Disciplinary trends across the season foreshadowed how the game might tilt. West Ham W’s yellow card distribution reveals a late‑game spike: 42.31% of their yellows arrive between 76–90 minutes, a period where fatigue and desperation converge. Manchester City W, by contrast, concentrate 42.86% of their yellows between 46–60 minutes – a sign of an aggressive restart after half-time, when they often press hardest to kill games.
Key matchups – Hunter vs Shield, Engine Room
Hunter vs Shield was always going to be K. Shaw against West Ham W’s fragile defence. Overall, West Ham W concede 2.0 goals per match, and at home that rises to 2.2. Shaw’s 71 shots with 38 on target show a striker who simply overwhelms back lines with volume and quality. With City averaging 2.2 goals away, the question was not whether Shaw would find chances, but how often.

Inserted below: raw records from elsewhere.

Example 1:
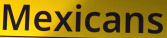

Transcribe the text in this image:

Mexicans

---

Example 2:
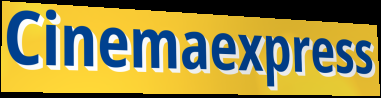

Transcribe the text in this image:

Cinemaexpress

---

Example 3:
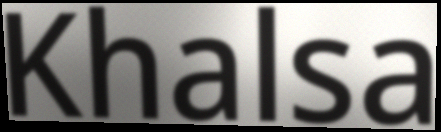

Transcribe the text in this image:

Khalsa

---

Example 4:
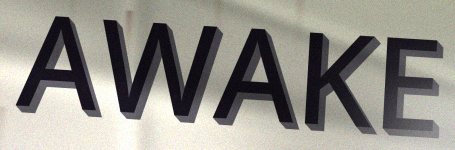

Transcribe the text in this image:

AWAKE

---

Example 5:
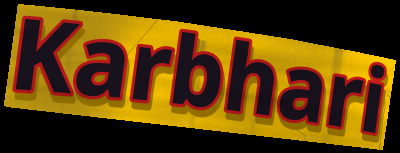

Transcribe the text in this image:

Karbhari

The Shield, such as it was, came from Szemik and the central unit marshalled by Nystrom and Cascarino, with Belloumou often dragged into wide duels. Yet West Ham W’s season‑long lack of clean sheets at home – only 1 in 11 – meant that any sustained City pressure was likely to break through.
In the Engine Room, the duel between creators and disruptors defined the rhythm. For West Ham W, Asseyi and Zelem carried dual responsibilities: progress the ball and slow City’s counters. Asseyi’s 232 passes at 71% accuracy and 14 key passes show she can link play, but her 37 fouls drawn and 28 committed suggest a midfield constantly on the edge of control.

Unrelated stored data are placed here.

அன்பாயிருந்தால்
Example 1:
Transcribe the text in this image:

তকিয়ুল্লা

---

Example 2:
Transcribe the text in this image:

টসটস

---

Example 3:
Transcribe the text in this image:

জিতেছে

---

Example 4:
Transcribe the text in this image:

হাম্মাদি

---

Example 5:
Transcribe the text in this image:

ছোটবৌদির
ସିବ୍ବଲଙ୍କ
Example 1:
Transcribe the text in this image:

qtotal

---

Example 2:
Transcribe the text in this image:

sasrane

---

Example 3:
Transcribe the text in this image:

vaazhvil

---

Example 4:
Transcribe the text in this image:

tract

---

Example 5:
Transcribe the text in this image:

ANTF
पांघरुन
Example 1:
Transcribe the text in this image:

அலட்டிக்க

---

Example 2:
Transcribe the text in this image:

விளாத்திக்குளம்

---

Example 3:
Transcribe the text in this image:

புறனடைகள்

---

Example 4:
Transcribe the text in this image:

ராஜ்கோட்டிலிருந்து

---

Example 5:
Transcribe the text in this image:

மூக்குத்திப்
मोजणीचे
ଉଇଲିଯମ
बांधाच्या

City’s response came through Hasegawa’s metronomic passing and the higher‑risk creativity of Hemp and Kerolin (from the bench if introduced). Hemp’s 410 passes at 77% accuracy, combined with 39 dribble attempts and 18 successes, make her a perpetual one‑v‑one threat. Add in Kerolin’s 9 goals and 4 assists in limited minutes, plus her 28 dribble attempts with 14 successes, and City’s engine is less about containment and more about overwhelming wave after wave.
Statistical prognosis and tactical verdict
Following this result, the numbers feel almost inevitable. Overall, West Ham W score only 0.9 goals per match and concede 2.0, while Manchester City W score 2.8 and concede 0.9. That underlying gap in attacking production and defensive solidity played out in a 4–1 scoreline that mirrors the season’s Expected Goals story, even if raw xG values are not provided.
West Ham W’s structural problem is clear: at home they must open up to chase goals, but their defensive record – 24 conceded in 11 at home – means any stretch in the game favours the visitors. Their disciplinary profile, with a late‑game yellow surge at 76–90 minutes, suggests that when they are chasing, they become ragged rather than incisive.
Manchester City W, by contrast, carry the profile of champions who know when to accelerate. Their away averages of 2.2 goals for and 1.0 against, combined with 3 away clean sheets and only 2 matches overall where they failed to score, make them almost immune to variance. With Shaw as the hunter, Hemp and Kerolin as creative accelerants, and Greenwood as the calm shield, City impose their will more often than not.
The 4–1 in Essex was not just a heavy defeat for West Ham W; it was a condensed version of the entire campaign. A side built on effort, individual flashes from Asseyi and Ueki, and the battling edge of Belloumou, simply could not withstand the systemic, statistical inevitability of Manchester City W’s machine.